Autre exemple, cette fois chez Marianne. Et là, le vedettariat se voit directement sur la couverture ! L’intérêt de « notre collaborateur Marc Endeweld » prime : il est mis en avant doublement, via son ‘livre-enquête’ sur Macron ET sur son article sur l’affaire Bygmalion. Or, ce vedettariat délibérément choisi par Marianne ne peut que fragiliser les arguments avancés dans ces deux sujets. Quid de la vérité ? Le journaliste doit informer le lecteur, pas se mettre en avant… Cela transparaît dans l’article, plus qu’abscons et sensationnaliste, se basant sur les seuls PV d’audition de l’agence de com’ attaquée (Agence Publics), pour extrapoler sur le rôle de son dirigeant (un certain Gérard Askinazi) dans le financement de la campagne 2012 de Sarkozy ?! A la lecture de l’article – et de Marianne – on a bien compris que certains journalistes menaient une vendetta contre Sarko, quitte à se complaire dans l’affirmation, de manière obsessionnelle, plutôt que dans la confirmation. Ainsi, à vouloir nourrir le sensationnel, on finit par se brûler. Et ce, alors que le journalisme ne doit servir que des faits, recoupés, donnant la parole à toutes les parties prenantes.

La publicité cachée : brand content, partenariat rémunéré…

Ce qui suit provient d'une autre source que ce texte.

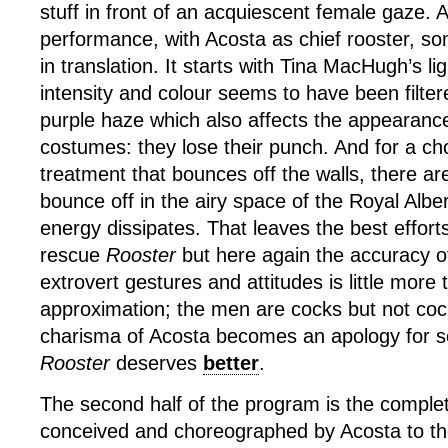
stuff in front of an acquiescent female gaze. A
performance, with Acosta as chief rooster, so
in translation. It starts with Tina MacHugh’s li
intensity and colour seems to have been filter
purple haze which also affects the appearanc
costumes: they lose their punch. And for a c
treatment that bounces off the walls, there are
bounce off in the airy space of the Royal Alber
energy dissipates. That leaves the best effort
rescue
Rooster
but here again the accuracy of
extrovert gestures and attitudes is little more
approximation; the men are cocks but not co
charisma of Acosta becomes an apology for se
Rooster
deserves
better
.
The second half of the program is the compl
conceived and choreographed by Acosta to t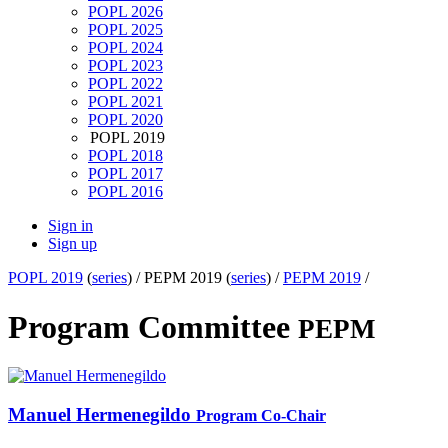
POPL 2026
POPL 2025
POPL 2024
POPL 2023
POPL 2022
POPL 2021
POPL 2020
POPL 2019
POPL 2018
POPL 2017
POPL 2016
Sign in
Sign up
POPL 2019
(
series
) /
PEPM 2019 (
series
) /
PEPM 2019
/
Program Committee
PEPM
Manuel Hermenegildo
Program Co-Chair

Une autre casserole du métier concerne la publicité déguisée. Enfin ‘déguisée’, on se comprend. Certains supports sont tellement grossiers qu’on se demande quel est le positionnement éditorial ? Exemple de M, le magazine du Monde. Quelle est son utilité si ce n’est d’être à la solde des annonceurs (marques du luxe, de cosmétiques, de l’automobile, etc.), en leurs offrant l’électorat CSP+ très parisiano-centré ? Mais le Monde est un habitué de ce genre de choses. On ne risque donc pas d’y trouver des enquêtes fouillées ou des portraits qui égratignent un tant soit peu nos ‘capitaines d’industrie’ ou nos grands argentiers. Faut dire aussi qu’ils sont les propriétaires de la presse…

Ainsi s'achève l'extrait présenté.